— Exercise objective —
The count of lines below that include the string "Consent" is the whole answer.

Dataset entries:
= Beginning of Section =
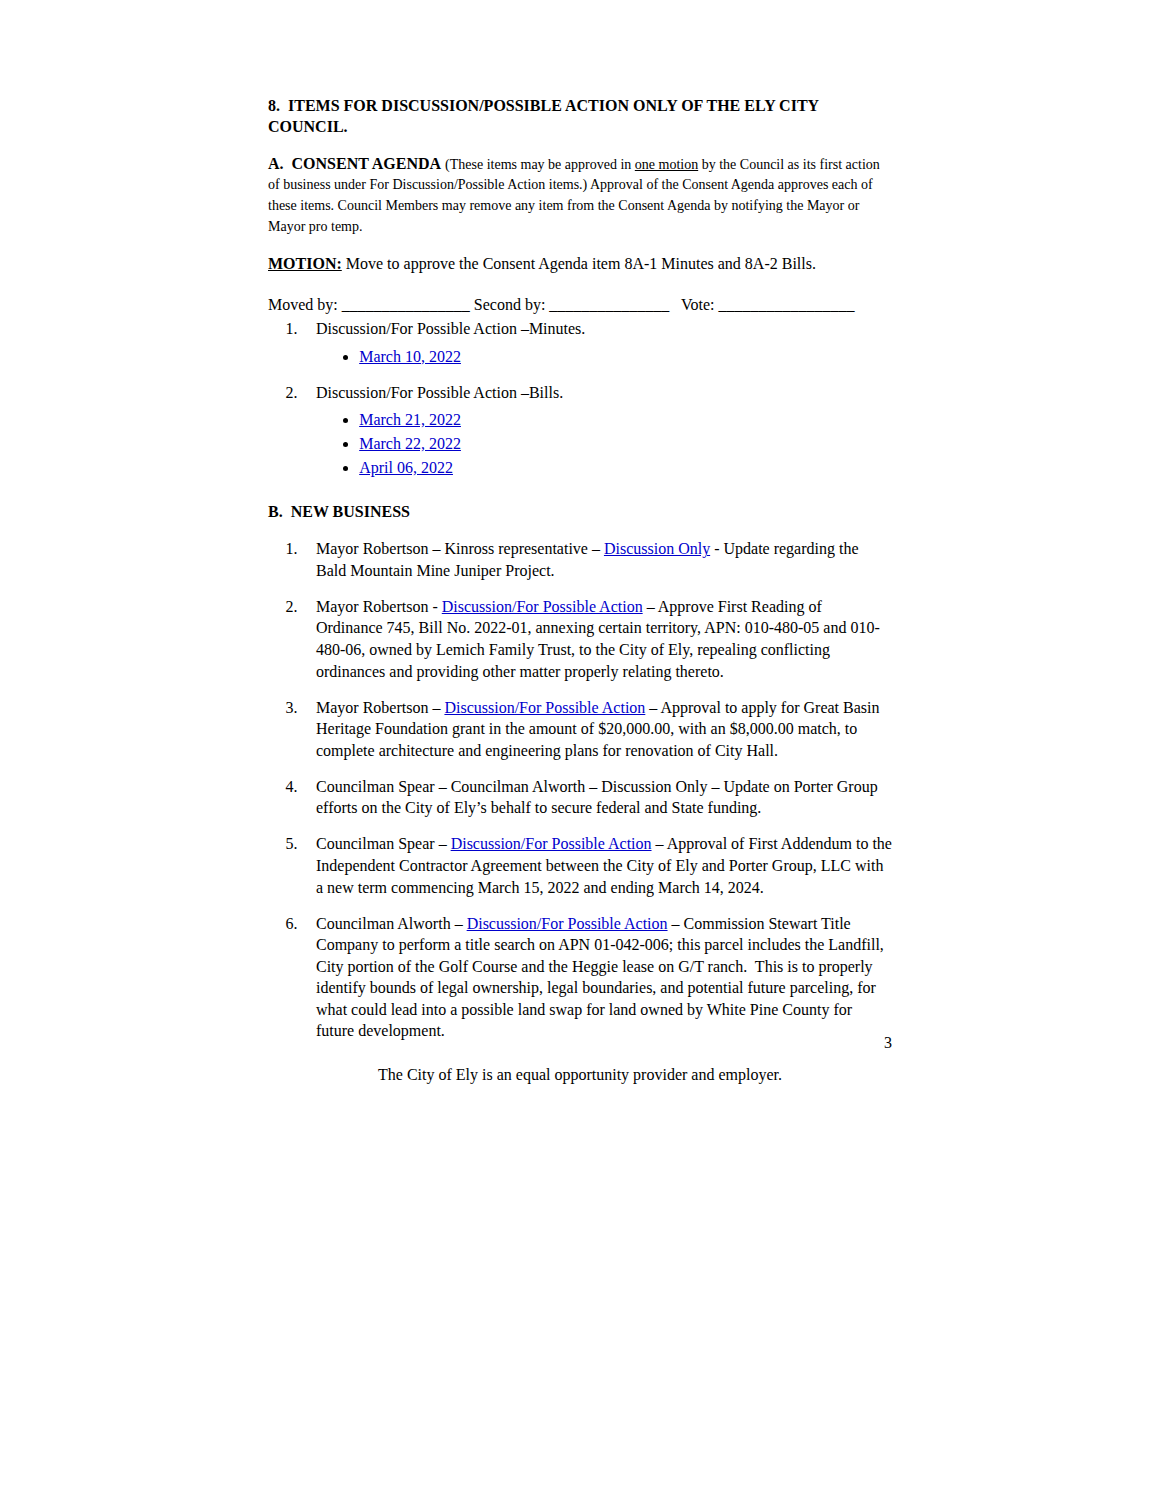8. ITEMS FOR DISCUSSION/POSSIBLE ACTION ONLY OF THE ELY CITY COUNCIL.
A. CONSENT AGENDA (These items may be approved in one motion by the Council as its first action of business under For Discussion/Possible Action items.) Approval of the Consent Agenda approves each of these items. Council Members may remove any item from the Consent Agenda by notifying the Mayor or Mayor pro temp.
MOTION: Move to approve the Consent Agenda item 8A-1 Minutes and 8A-2 Bills.
Moved by: ________________ Second by: _______________ Vote: _________________
Discussion/For Possible Action –Minutes.
March 10, 2022
Discussion/For Possible Action –Bills.
March 21, 2022
March 22, 2022
April 06, 2022
B. NEW BUSINESS
Mayor Robertson – Kinross representative – Discussion Only - Update regarding the Bald Mountain Mine Juniper Project.
Mayor Robertson - Discussion/For Possible Action – Approve First Reading of Ordinance 745, Bill No. 2022-01, annexing certain territory, APN: 010-480-05 and 010-480-06, owned by Lemich Family Trust, to the City of Ely, repealing conflicting ordinances and providing other matter properly relating thereto.
Mayor Robertson – Discussion/For Possible Action – Approval to apply for Great Basin Heritage Foundation grant in the amount of $20,000.00, with an $8,000.00 match, to complete architecture and engineering plans for renovation of City Hall.
Councilman Spear – Councilman Alworth – Discussion Only – Update on Porter Group efforts on the City of Ely’s behalf to secure federal and State funding.
Councilman Spear – Discussion/For Possible Action – Approval of First Addendum to the Independent Contractor Agreement between the City of Ely and Porter Group, LLC with a new term commencing March 15, 2022 and ending March 14, 2024.
Councilman Alworth – Discussion/For Possible Action – Commission Stewart Title Company to perform a title search on APN 01-042-006; this parcel includes the Landfill, City portion of the Golf Course and the Heggie lease on G/T ranch. This is to properly identify bounds of legal ownership, legal boundaries, and potential future parceling, for what could lead into a possible land swap for land owned by White Pine County for future development.
3
The City of Ely is an equal opportunity provider and employer.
= End of Section =
— Solution to this task —
2